In Holland werd hem het directeur-generaalschap van het Loodswezen opgedragen en werd hij speciaal bestemd voor het afwerken en uitgeven van de kaart van de vaarwaters van Texel, waarmede hij tot 1816 bezig was.
Maar hij wilde weer gaan varen en vroeg aan, om de expeditie naar Algiers mede te maken, waardoor hij geplaatst werd op het linieschip ‘Willem I’ en tijdelijk aldaar tot 1en officier werd benoemd. Daar aankomende, vond hij de expeditie reeds geëindigd, doch bleef hij in de Middellandsche Zee tot 1820. Hij vermeerderde zijne kennis vooral in talen en zeetermen en leerde daar het nut eener stoomvloot voor de Marine kennen, waarvan hij een groot voorstander was. Terug in Holland werd hij weer bij de hydrografie geplaatst en in 1821 bevorderd tot kapitein-luitenant ter zee. Weldra verschenen door zijn toedoen zeekaarten van de Maas, van Goeree en van de Zeeuwsche stroomen.
In 1822 verscheen van zijne hand een werk, getiteld: Handleiding tot de kennis van den scheepsbouw ten dienste der jonge officieren en adelborsten bij de kon. Ned. Marine, met platen, uitgegeven bij Arbon en Krap te Rotterdam, volgens de voorrede, daar er geen enkel boek voor dien tijd geschikt in onze taal bestond, voor het gros der zeelieden bestemd, dat in deze behoeften kon voorzien.
In Januari 1825 werd hij kommandant van Z.M. korvet ‘Pallas’, waarmede hij eene wetenschappelijke instructiereis, óók voor de officieren, maakte naar Engeland en de Vereen. Staten van N. Amerika. Ook de hertog van Saxen Weimar maakte die reis mede, die later in 1828 eene beschrijving van die reis uitgaf te Weimar, welk boek later in 1829 in het Hollandsch werd vertaald.
In 1828 werd Rijk naar O.I. gezonden voor hydrografische doeleinden. Hij schreef daarover een uitgebreid rapport, hoe dit voor O.I. in te richten en hoe systematische regelmatigheid aan die werken te geven. Het rapport werd in handen gesteld van prof. F.L. Schröder, hoogleeraar te Utrecht, president der examen-commissie voor de zeeofficieren, die aanraadde de uitvoering van het werk naar de inrichting van Rijk te bewerkstelligen. De opinie over het werk van dien geleerde was zeer vleiend voor Rijk. Oók in wetenschappelijke kringen, zoowel in Holland als in het buitenland, werd hij zeer geroemd. Hij werd achtereenvolgens lid van de Kon. Akad. van wetensch. te Amsterdam; van K. en W. in Utrecht, van de Maatschappij der Nederl. Letterk. te Leiden, van het Kon. Inst. v. Ingenieurs te Delft, van de Kon. Soc. van Denemarken, enz.

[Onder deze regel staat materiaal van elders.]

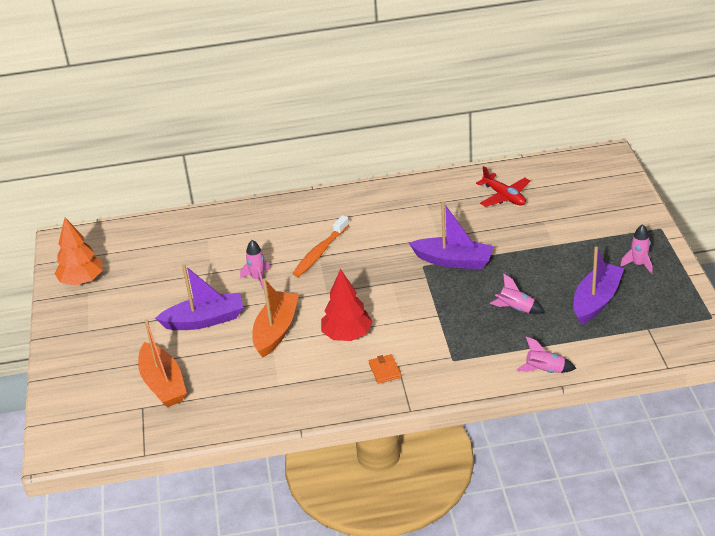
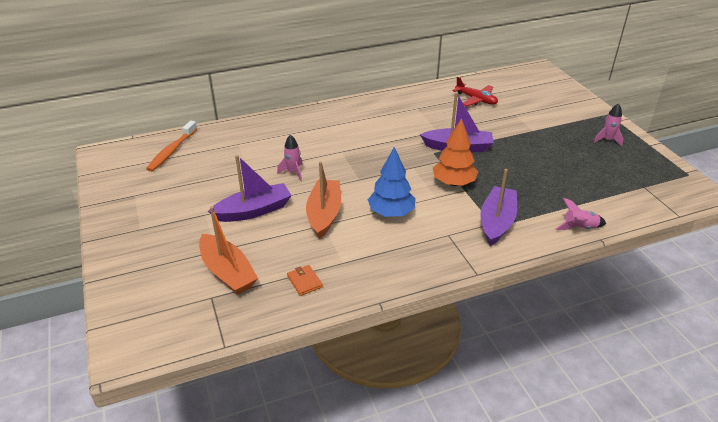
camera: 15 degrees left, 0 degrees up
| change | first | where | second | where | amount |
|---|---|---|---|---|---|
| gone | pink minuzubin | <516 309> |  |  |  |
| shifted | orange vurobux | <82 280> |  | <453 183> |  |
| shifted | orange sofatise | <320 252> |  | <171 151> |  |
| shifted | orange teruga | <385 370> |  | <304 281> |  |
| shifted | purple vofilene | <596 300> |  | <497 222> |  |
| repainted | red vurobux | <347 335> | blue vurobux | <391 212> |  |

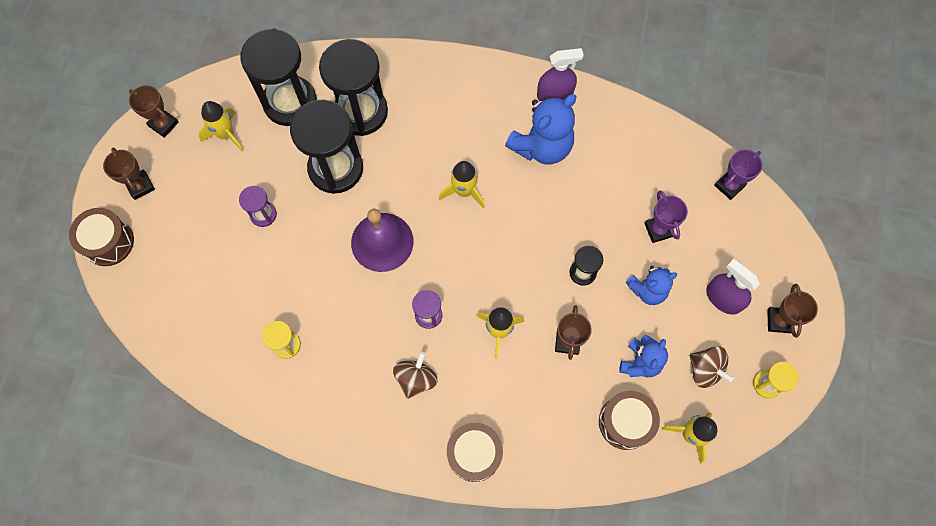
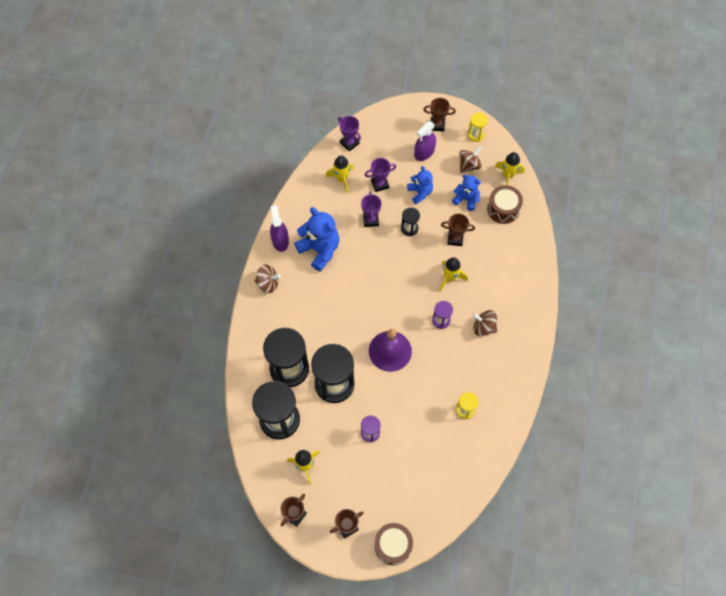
camera: 90 degrees left, 5 degrees down
| change | first | where | second | where | amount |
|---|---|---|---|---|---|
| gone | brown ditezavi | <474 454> |  |  |  |
| new |  |  | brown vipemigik | <268 283> |  |
| new |  |  | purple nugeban | <371 220> |  |
| shifted | yellow minuzubin | <464 191> |  | <342 179> |  |

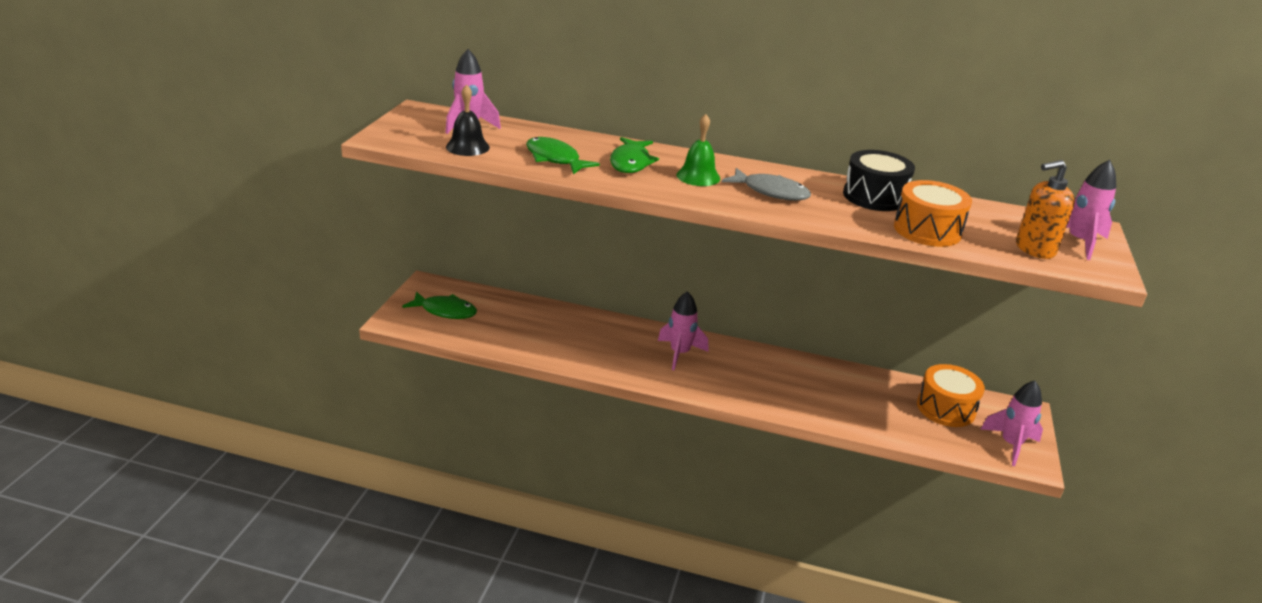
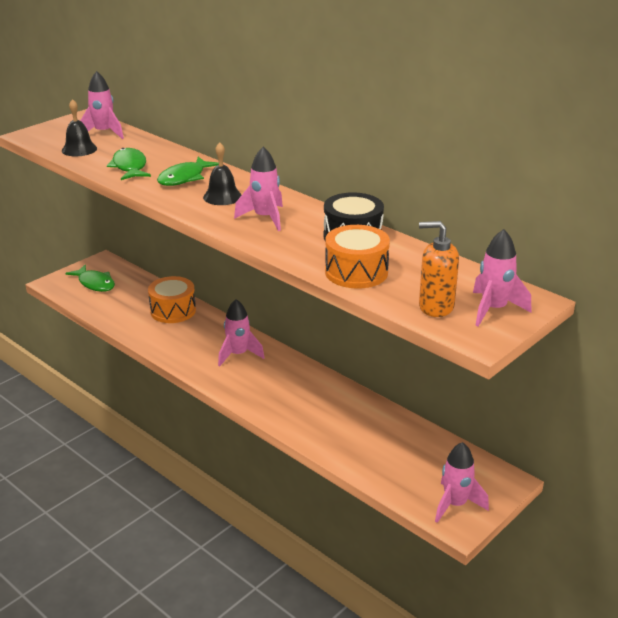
camera: 30 degrees right, 0 degrees up
| change | first | where | second | where | amount |
|---|---|---|---|---|---|
| shifted | orange ditezavi | <945 408> |  | <173 310> |  |
| swapped | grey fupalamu | <771 192> | pink minuzubin | <265 218> |  |
| repainted | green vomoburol | <698 176> | black vomoburol | <222 196> |  |

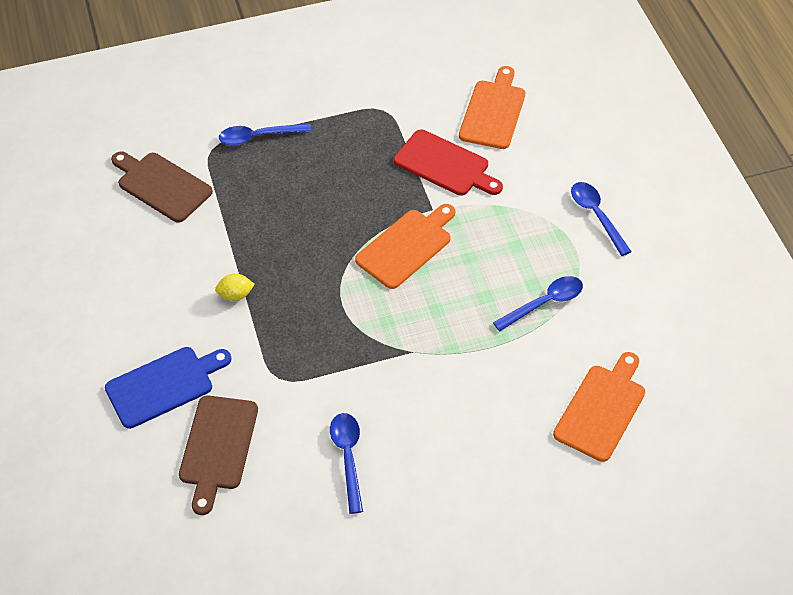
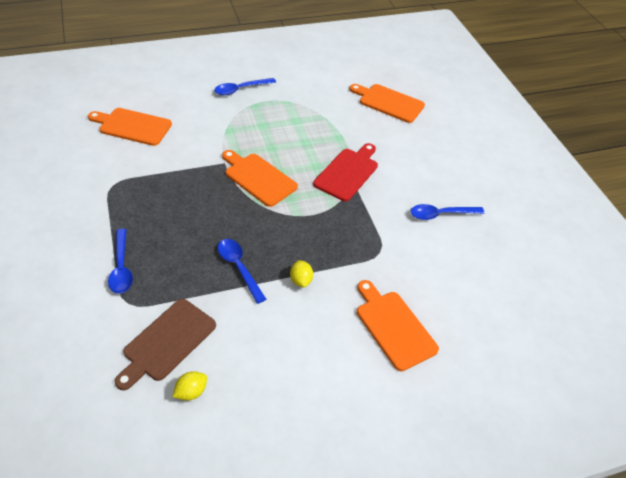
camera: 95 degrees left, 5 degrees down
| change | first | where | second | where | amount |
|---|---|---|---|---|---|
| gone | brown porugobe | <218 447> |  |  |  |
| new |  |  | yellow gubedon | <191 392> |  |
| shifted | red porugobe | <445 165> |  | <347 172> |  |
| shifted | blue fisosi | <544 303> |  | <238 267> |  |
| repainted | blue porugobe | <164 385> | orange porugobe | <393 327> |  |

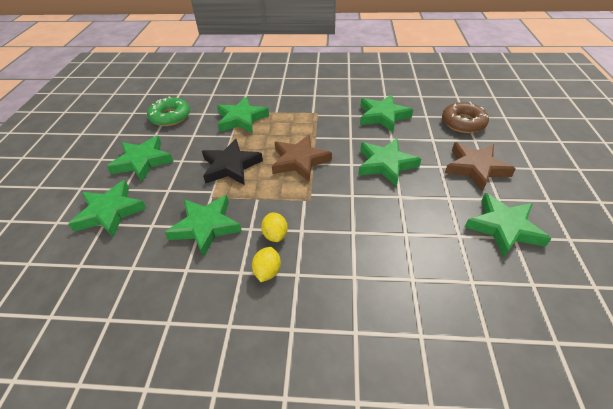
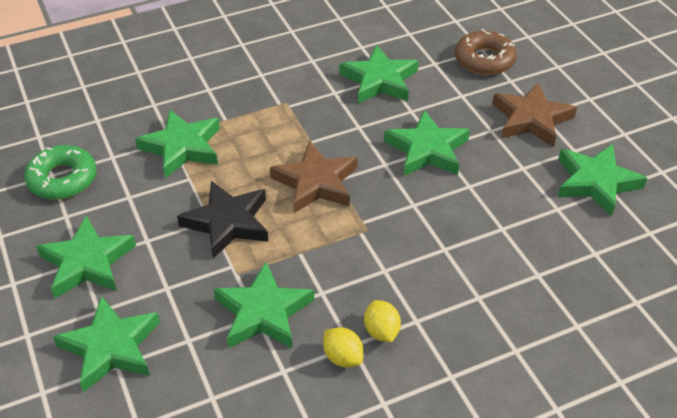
camera: 30 degrees left, 0 degrees up
| change | first | where | second | where | amount |
|---|---|---|---|---|---|
| shifted | yellow gubedon | <275 235> |  | <343 357> |  |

In Dec. 1828 werd Rijk opgedragen met de korvet ‘Nehalennia’ generaal de Kock, die nog met den Java-oorlog bezig was, naar Holland terug te brengen. In Mei 1829 te Batavia aangekomen, vond hij den Java-oorlog nog niet geëindigd en zich bij het leger vervoegende, werd hij daarbij werkzaam gesteld. Begin 30 was hij weer voor Banka, waar hij een opstand hielp dempen. Eerst in Juni 30 ging hij met generaal de Kock aan boord, naar Holland terug; 21 Oct. 1830 in Vlissingen terug zijnde, vond hij België in opstand en werd hij dadelijk naar Antwerpen gezonden. In 1831 tot kapt. t. zee bevorderd, werd hij kommandant v.h. linieschip ‘de Zeeuw’, waarmede hij op de Schelde vóór Fort Bath werd gestationneerd, zonder iets te mogen uitvoeren. In dien tusschentijd werd hem door graaf van Heiden, admiraal in Russischen Dienst, namens den Keizer van Rusland, opgedragen een werk samen te stellen over de marines van de verschillende staten en hield hij zich daarmede toen onledig.